Faster and stronger platelet inhibition is required to prevent the occurrence of thrombotic events, especially during the acute phase of acute coronary syndrome. However, this study showed that long-term event suppression required a lower PRU value than did short-term event suppression. This could be because stent thrombosis did not occur during the follow-up period and there was a low percentage (7.1%) of acute coronary syndrome cases in this study.

In several studies, cardiovascular events were reduced by assessing the results of a platelet function test and appropriately adjusting the dose of P2Y12 inhibitor or switching to other P2Y12 inhibitors in patients with HPR [27,28,29,30,31,32]. It may be possible to reduce long-term cardiovascular events in patients taking P2Y12 inhibitors, who have a high PRU value, by adjusting the dose of the P2Y12 inhibitor or switching to other P2Y12 inhibitors.
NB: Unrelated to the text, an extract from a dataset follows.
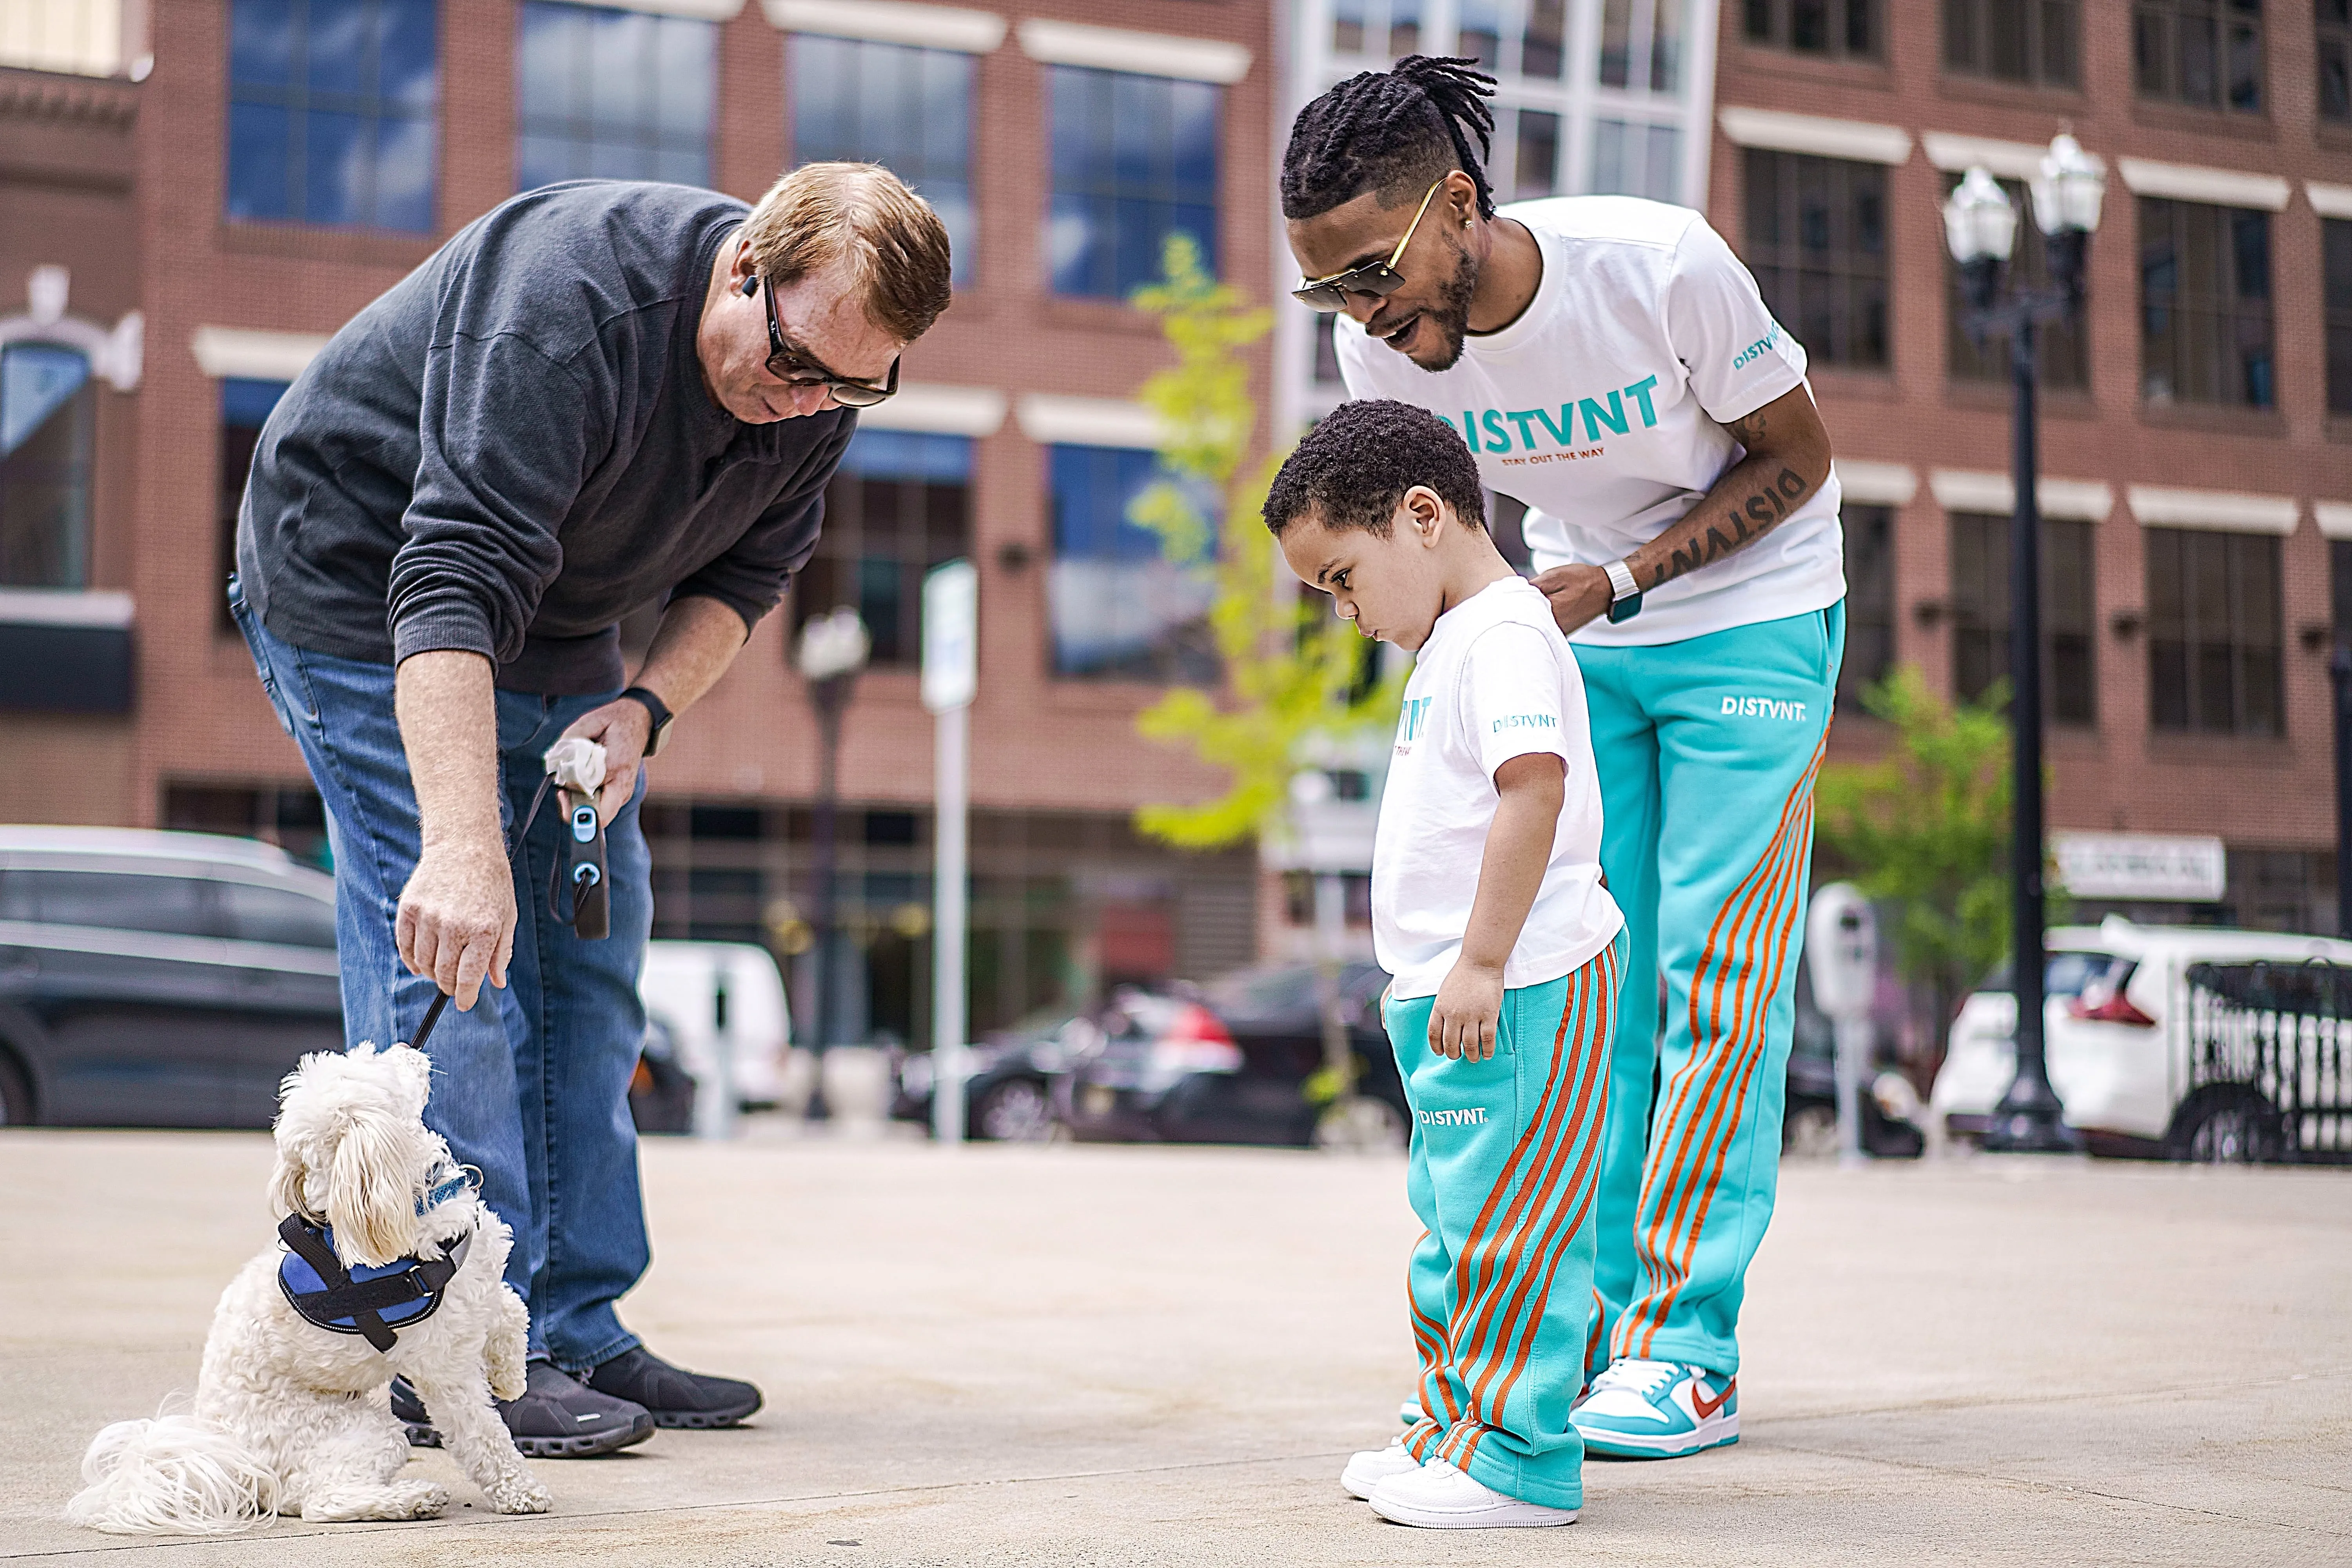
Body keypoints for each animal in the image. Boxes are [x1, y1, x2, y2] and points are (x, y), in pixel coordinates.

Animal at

Our study had a few limitations. This study was a single-center retrospective study. Multi-center prospective studies are required to confirm the findings of this study. In addition, the sample size may not be sufficient for this study. We believe that it is important to use a larger sample size in future studies. The choice of P2Y12 inhibitor was left at the discretion of the attending physician; therefore, there may be selection bias in this study. Further, all the patients in this study were Japanese. Reportedly, there are several gene polymorphisms of CYP2C19 in Asians [33]. In particular, CYP2C19 is involved in the metabolism of clopidogrel. Therefore, the PRU cut-off value to predict cardiovascular events may differ among races, thereby reducing the generalizability of these findings. Notably, we used 3.75 mg/day of prasugrel, which is commonly used as the maintenance dose in Japan, but it is smaller than the dose used in other countries.

Conclusions

This study demonstrated that the optimal cut-off and predictive ability of the PRU value for cardiovascular events varied, depending on different endpoints and duration of the observation period. We showed that a relatively high PRU value is effective for short-term event suppression; however, a low value is required for long-term event suppression.